本文:
>>>

解説者のプロフィール

城戸淳美(今井病院医師)
東京女子医科大学医学部卒業。
東京女子医科大学附属消化器センターなどに勤務後、北京中医大学日本分校で中医学を学びながら、体のゆがみを取り、自然治癒力を引き出す「骨格バランス健康法」を考案。
現在は栃木県足利市の今井病院にて、内科、皮膚科の視点から心と体をトータルに診る医療を行っている。
悪い姿勢が全身の痛みや病気を招く!
いつも正しい姿勢を保つことは、健康で若々しくいるための必須条件といっても過言ではありません。「健康」は、まさに「姿勢」が作るのです。
私が姿勢に対し、特別関心を抱くようになったのは、西洋医学の治療の在り方に、疑問を感じたことがきっかけです。
私は大学卒業後、二つの大学病院に勤めていました。どちらにも最新鋭の設備がそろっていましたが、それらを使っても、病気の原因すら突き止められないことが多かったのです。
いつしか私は、現在の西洋医学的な治療法は、万能ではないと思うようになりました。そこで、漢方や食事療法、整体など、東洋医学や骨格の勉強をするようになったのです。
こうした模索の中でたどりついたのが、姿勢の問題でした。西洋医学に対し、なんの疑いも感じていなければ、おそらく気づかなかったことでしょう。
姿勢は、知らず知らずのうちに、くずれていくものです。足を組んで座る、かばんをいつも同じ側の手で持つ、といったような体の使い方のクセで、体のバランスはくずれてしまいます。それが、股関節にずれを生じさせます。
股関節は、体の蝶番といえる重要な関節です。股関節がずれると、左右の足の長さにも差が生じます。それが、体全体のバランスを、さらにくずすことになるのです。
左右の足の長さが違うと、骨盤もゆがみます。骨盤がゆがむと、腰やひざの痛み、生理痛、便秘、下痢、足腰の冷えなど、下半身を中心にして、多くの異常を招きます。
さらに骨盤のゆがみは、背骨のゆがみにつながり、果ては、背骨の上にのっている頭蓋骨にも影響が及ぶのです。背骨がゆがめば、背骨から出ている神経も圧迫されるため、その神経の支配が及ぶ箇所に、さまざまな症状が出てきます。足へ通じる神経が圧迫されれば、それが足のしびれとして現れることもあるでしょう。
体の諸機能を調節する自律神経や、全身の筋力バランスもくずれるので、体の各所に痛みやコリを招きます。さらに、耳や目といった器官にも影響は及び、耳鳴りや難聴、めまい、眼精疲労などの症状も現れるのです。高血圧や糖尿病など、生活習慣病を招く恐れもあります。
ひざゆらしのやり方

ひざをそろえて軽く前後に揺らすだけ
このように、体のクセは、万病の誘因となります。体に痛みを感じたり、症状に苦しんだりしている人は、自分の姿勢をまず見直してください。悪い姿勢が、その原因となっている可能性があります。
イスに座るときには、足を組まないようにし、いつもかばんを右肩にかけているなら、左肩にかけるように心がけましょう。
そして、体のクセの修正とともに、ゆがんでしまった股関節を正しい位置に戻す必要があります。そのために役立つエクササイズが、今回ご紹介する「ひざゆらし」です。

<<<

抜粋データ:
>>>

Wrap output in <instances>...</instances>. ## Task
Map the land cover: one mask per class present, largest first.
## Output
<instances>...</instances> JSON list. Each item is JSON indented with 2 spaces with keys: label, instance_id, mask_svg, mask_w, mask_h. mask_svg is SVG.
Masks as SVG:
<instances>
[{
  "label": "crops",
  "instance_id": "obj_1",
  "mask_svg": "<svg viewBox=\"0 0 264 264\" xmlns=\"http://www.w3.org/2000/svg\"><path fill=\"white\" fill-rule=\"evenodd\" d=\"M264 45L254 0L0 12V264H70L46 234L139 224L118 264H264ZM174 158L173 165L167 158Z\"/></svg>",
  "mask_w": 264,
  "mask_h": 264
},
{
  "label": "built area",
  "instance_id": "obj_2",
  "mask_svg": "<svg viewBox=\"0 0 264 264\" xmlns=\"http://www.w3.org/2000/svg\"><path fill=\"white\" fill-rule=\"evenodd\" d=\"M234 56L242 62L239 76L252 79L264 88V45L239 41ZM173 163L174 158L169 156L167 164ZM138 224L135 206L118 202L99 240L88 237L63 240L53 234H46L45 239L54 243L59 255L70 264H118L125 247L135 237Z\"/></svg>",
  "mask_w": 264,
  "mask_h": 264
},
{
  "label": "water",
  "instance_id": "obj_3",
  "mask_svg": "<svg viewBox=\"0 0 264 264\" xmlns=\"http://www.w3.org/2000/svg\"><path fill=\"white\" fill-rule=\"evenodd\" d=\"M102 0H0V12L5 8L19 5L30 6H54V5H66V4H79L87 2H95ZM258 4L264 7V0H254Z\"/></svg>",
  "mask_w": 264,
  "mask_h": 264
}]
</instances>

<<<

理解度チェック:
[A] 本文の「姿勢は、知らず知らずのうちに」から「なっている可能性があります。」までの全部を、一字も変えずに書き写してください。
[B] 本文によると、背骨がゆがむと体のさまざまな箇所に症状が出るのはなぜか。1〜3文で説明せよ。

解答一覧:
[A]
姿勢は、知らず知らずのうちに、くずれていくものです。足を組んで座る、かばんをいつも同じ側の手で持つ、といったような体の使い方のクセで、体のバランスはくずれてしまいます。それが、股関節にずれを生じさせます。
股関節は、体の蝶番といえる重要な関節です。股関節がずれると、左右の足の長さにも差が生じます。それが、体全体のバランスを、さらにくずすことになるのです。
左右の足の長さが違うと、骨盤もゆがみます。骨盤がゆがむと、腰やひざの痛み、生理痛、便秘、下痢、足腰の冷えなど、下半身を中心にして、多くの異常を招きます。
さらに骨盤のゆがみは、背骨のゆがみにつながり、果ては、背骨の上にのっている頭蓋骨にも影響が及ぶのです。背骨がゆがめば、背骨から出ている神経も圧迫されるため、その神経の支配が及ぶ箇所に、さまざまな症状が出てきます。足へ通じる神経が圧迫されれば、それが足のしびれとして現れることもあるでしょう。
体の諸機能を調節する自律神経や、全身の筋力バランスもくずれるので、体の各所に痛みやコリを招きます。さらに、耳や目といった器官にも影響は及び、耳鳴りや難聴、めまい、眼精疲労などの症状も現れるのです。高血圧や糖尿病など、生活習慣病を招く恐れもあります。
ひざゆらしのやり方

ひざをそろえて軽く前後に揺らすだけ
このように、体のクセは、万病の誘因となります。体に痛みを感じたり、症状に苦しんだりしている人は、自分の姿勢をまず見直してください。悪い姿勢が、その原因となっている可能性があります。

[B] 背骨がゆがむと、背骨から出ている神経が圧迫されるからである。その結果、その神経の支配が及ぶ箇所にさまざまな症状が出る。